Jim Jarmusch is often considered the godfather of modern American independent cinema, having reinvented the very concept with his 1984 flick Stranger Than Paradise (which does show up on the list, so I’ll get to it eventually). He has changed and evolved with the times, but retains his signature style of what can only be described as aloofness. Now, granted, Dead Man, from what I’ve heard and found out, is less so than his earlier works, and more a deliberate and exacting treatise on spirituality and the nature of a man’s life, but the eerily off-shooting style of Jarmusch is still very much alive.
First off, don’t be fooled by any screens you find of this film in color (like in the book); the whole film is in black and white, and this is done more for stylistic purposes than for the inexpensive option of B&W film. As I watched the beginning, I noticed Jarmusch has a weird habit of abruptly fading out into black and then cutting back into the film, almost like he is uncertain of just how to start the film so he keeps trying things one after the other. This continued throughout the film, but I quickly adjusted to it and eventually it bothered me none. Jarmusch himself classified this film as a “psychedelic Western”, and really I’m obliged to use that label just for lack of any other way to put this film. He uses what sounds like electric guitar tones for his score, which add to the acid-trip-like feel of the experience. The cast is also a veritable who’s who of actors, far too many to name here, but I found myself recognizing people here and there, all over the film; Jarmusch really got himself one hell of a cast, especially amazing since most of them have minor roles of about 15-20 minutes each, if that.
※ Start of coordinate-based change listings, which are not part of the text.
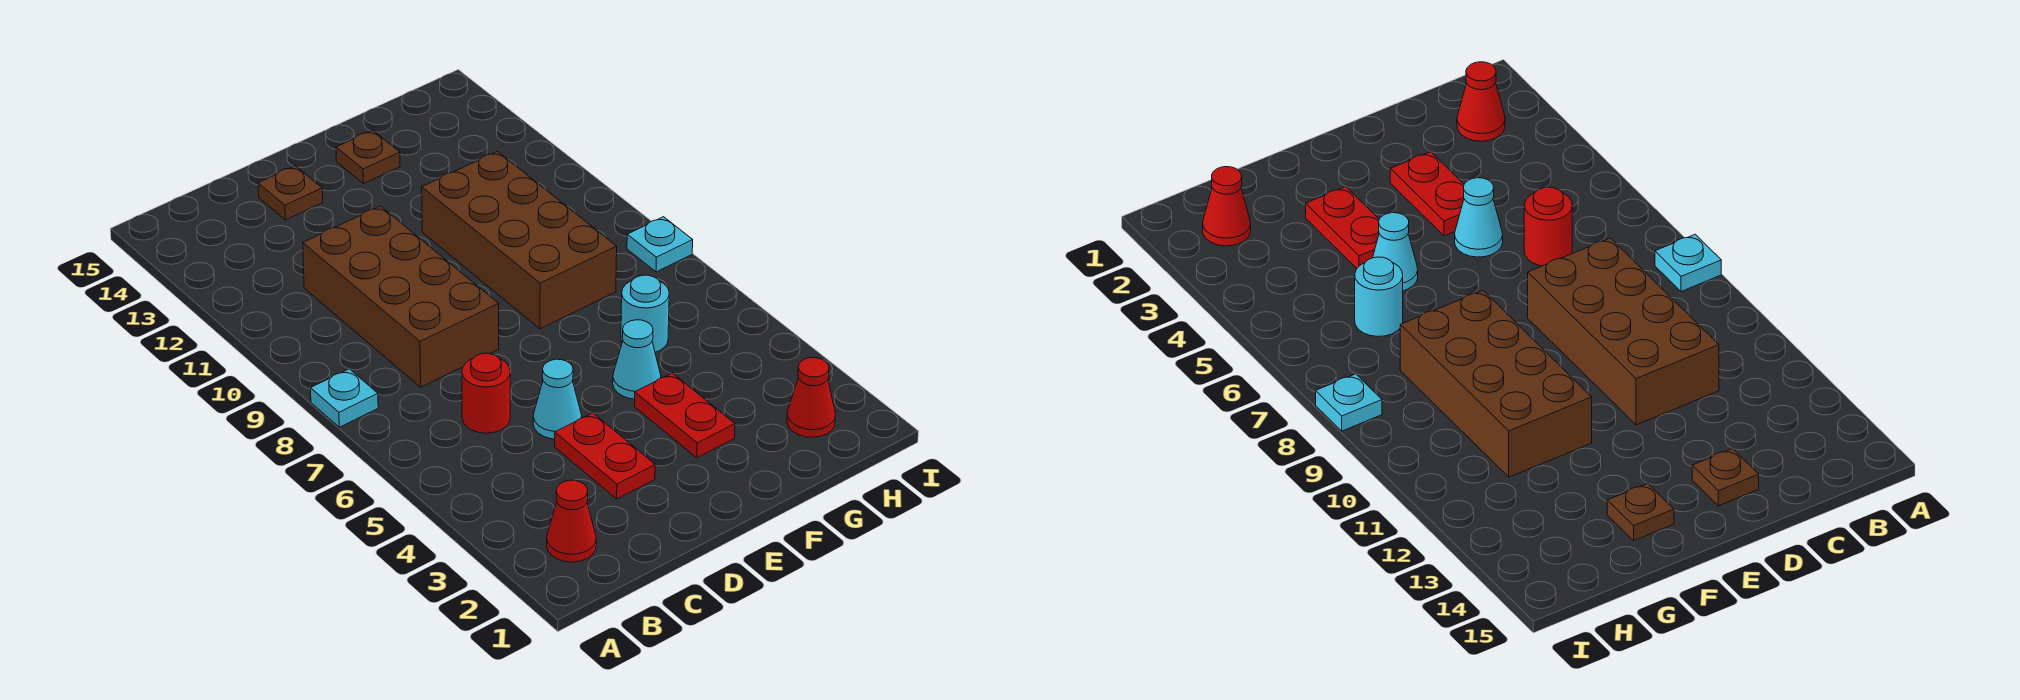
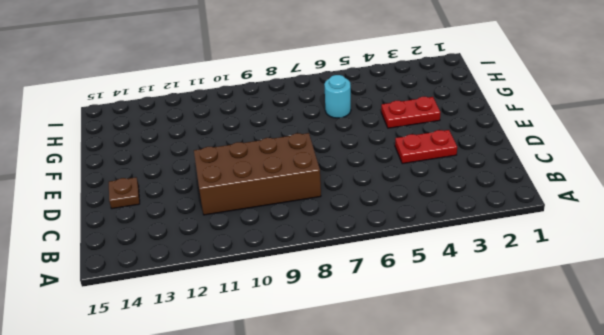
none -> cyan plate A8 level 1
none -> red cone B2 level 1
none -> red round brick C6 level 1

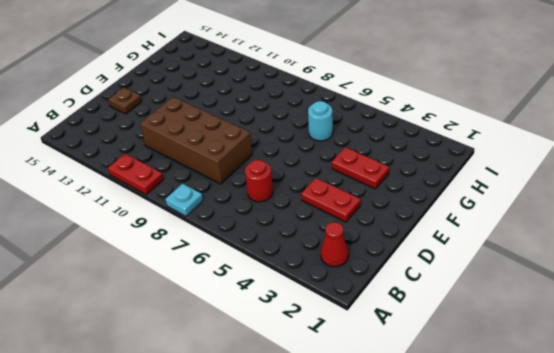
red plate A10:A11 level 1 -> none
none -> cyan cone D5 level 1
none -> cyan cone F5 level 1
none -> brown brick F8:G11 level 1

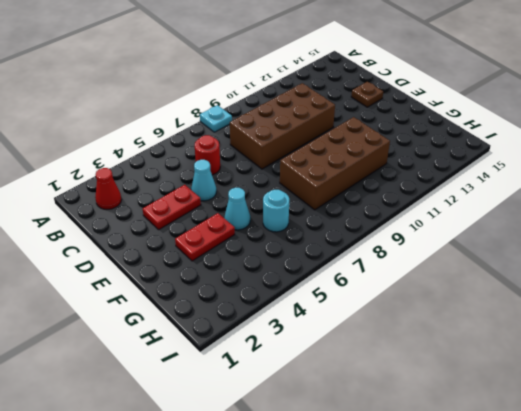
none -> brown plate F14 level 1
none -> red cone H2 level 1
none -> cyan plate I8 level 1

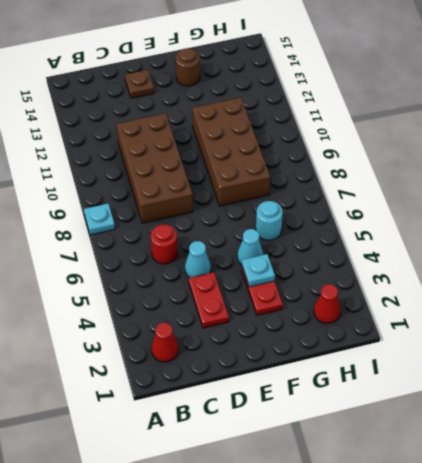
cyan plate F4 level 2 -> cyan plate I8 level 1
brown round brick F14 level 1 -> brown plate F14 level 1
I was a little stymied when I first started this experience, but as I got further and further along, I suddenly realized I was really liking it. It’s a western unlike any I have ever seen, and thanks to the list I’ve seen a great deal. This was my first Jarmusch film, and boy am I glad to have started off with this one (though it would generally mean there’s nowhere to go but down, but I’m not so pessimistic). Much the opposite of my first von Trier film, this seem to be a very rewarding entry point into Jarmusch’s crazy little world. I could really go on and on about the film, what I thought of it, my interpretations of the plot, and the meaning behind many of the scenes and vignettes the film seems comprised of, but I can’t really put most of it into words. Truly, Jarmusch escapes me, as much as I liked his work here. At the very least, I felt satisfied that this earned its spot on the list; try it, and see if you find this an experience to your own liking.